Physics has been a difficult subject not only to students but also to the teachers. There have been many causes leading to such impression, such as the structural deficiency in our education systems and the poor appreciation for an intellectual culture. The university education in many ways is simply yet another secondary school sitting in a larger campus. Students memorise the formulas and concepts, vomiting them out again in the exam halls, but never appreciate the intellectual process of how these concepts are formulated. To many students physics is merely a collection of formulas that can be used to calculate certain problems. When given a physics problem, what first come to their minds is to scan for the right formula from their memorised data base, instead of analysing it with a more robust approach. Such a mechanical practice is a norm among the students and has saved many’s “lives” in the exam halls. But it has also deprived them the opportunity to think like a physicist.
In a typical classical mechanics course for example, various “must know” concepts or theories are taught, such as how to describe the translational and rotational motion of a point particle or a rigid body, the classical concepts of forces, gravity etc. These are specific knowledge that has to be learned by students (and to be tested in the exam hall). However, these specific concepts and theories are different in nature from the more general, and somewhat more abstract, aspect of the physics methodology used to formulate them. At this point, I would like to make a distinction between physics concepts (or theories) and physics methodology, a.k.a. “the way how physicists think”, or “physicist’s paradigm”. Teaching physics and mathematics should not only involve presentation of fact, concepts, formulas and technique to perform calculation. Equally important is to teach the students how to think like a physicist.
Physicists’ paradigm is characterised by clear logic. They think along a logical track when formulating a quantitative description of a physical system. They are able to distinct one line of logical thread from the other, and see the connection between them. Logics are spoken in the language of mathematics, hence physicists are intensive users of mathematics. They have to translate an idea or a theory precisely using the language of mathematics because physical reality is represented using mathematical symbol and equations in physics. Physicists must know how to abstract information from observations and put them coherently into a mathematical form for further logical manipulation. They do experiments on a physical system and make measurement, then use mathematics to build model to describe the physics as inferred from the experimental data. Physicists have to make smart simplification when building models to describe a physical system. They need to know how to deduce physical consequences or inferences from a set of mathematical equations. They often apply tricky mathematical procedures such as making approximation at different levels of accuracies when approaching a complex system. Very often they need to be smart enough to spot the underlying similarities between two disparately different systems so that the theoretical treatment used for one system lends a helping hand to describe the others. Sometimes physicists simply have to be clever enough to put forward a smart guess to tackle a clueless problem. The set of methodology used by physicists as briefly mentioned above is an art practiced by all, yet is not mentioned explicitly in most physics textbooks. It is only to be acquired after a long time working in the physics research business. Making student to at least be aware of the physicist’ paradigm is one of my agenda in my teaching.

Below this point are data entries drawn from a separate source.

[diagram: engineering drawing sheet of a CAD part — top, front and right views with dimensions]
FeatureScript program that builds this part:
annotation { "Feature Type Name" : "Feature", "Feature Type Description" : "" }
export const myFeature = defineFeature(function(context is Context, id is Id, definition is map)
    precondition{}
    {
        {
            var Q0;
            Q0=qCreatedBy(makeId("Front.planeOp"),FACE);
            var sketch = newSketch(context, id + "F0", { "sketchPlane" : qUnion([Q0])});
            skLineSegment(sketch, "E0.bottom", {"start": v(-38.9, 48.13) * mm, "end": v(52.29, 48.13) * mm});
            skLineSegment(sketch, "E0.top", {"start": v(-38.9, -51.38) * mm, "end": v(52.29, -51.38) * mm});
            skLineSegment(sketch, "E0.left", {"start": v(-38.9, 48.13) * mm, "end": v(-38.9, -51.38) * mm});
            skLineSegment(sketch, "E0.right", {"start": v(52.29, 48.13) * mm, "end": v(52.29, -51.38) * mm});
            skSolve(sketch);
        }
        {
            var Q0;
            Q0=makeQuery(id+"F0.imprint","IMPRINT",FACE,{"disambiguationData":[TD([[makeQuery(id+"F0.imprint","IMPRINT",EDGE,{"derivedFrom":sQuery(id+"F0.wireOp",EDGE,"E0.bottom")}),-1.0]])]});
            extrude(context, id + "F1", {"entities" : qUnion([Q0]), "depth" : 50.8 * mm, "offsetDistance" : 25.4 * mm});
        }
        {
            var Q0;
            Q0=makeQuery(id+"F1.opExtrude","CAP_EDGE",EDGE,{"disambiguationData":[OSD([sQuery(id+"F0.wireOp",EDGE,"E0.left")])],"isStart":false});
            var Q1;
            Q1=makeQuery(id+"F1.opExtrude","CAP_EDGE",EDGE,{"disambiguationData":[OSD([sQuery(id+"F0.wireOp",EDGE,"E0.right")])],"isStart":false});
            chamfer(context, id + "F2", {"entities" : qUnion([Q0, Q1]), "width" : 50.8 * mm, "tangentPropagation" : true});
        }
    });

When I teach physics, of course I will explain the mathematical formulas and theories, or illustrate the physical laws by working examples, as every physics teacher will conventionally do. On top of that, I also insist on explaining the way a physicist thinks, and the physicists’ methodology when dealing with a physics problem. This, I reckon is an aspect less emphasised by most physics teachers who used to feed the students with formula without properly explaining their origin or the thinking process behind them. Our education system inclines to force students to memorise the outcome of the thinking process (i.e., the formulas formulated by the physicists) but never teach them to appreciate and comprehend the thinking process itself. Having said that, to teach and train students to comprehend the physicist’s thinking are no easy task. Translating a physics concept into a mathematical form is an abstract and highly intellectual process. To apprehend the paradigm requires certain level of intellectual maturity. I myself was not even aware of the existence of such paradigm when I was a physics undergraduate. The usual way to teach the paradigm is by ways of examples, in which I elaborate and commentate on the process and approaches used by physicists when solving a specific problem. I reckon that the inclusion of physicist’s paradigm in my teaching makes me slightly distinct from other physics teachers.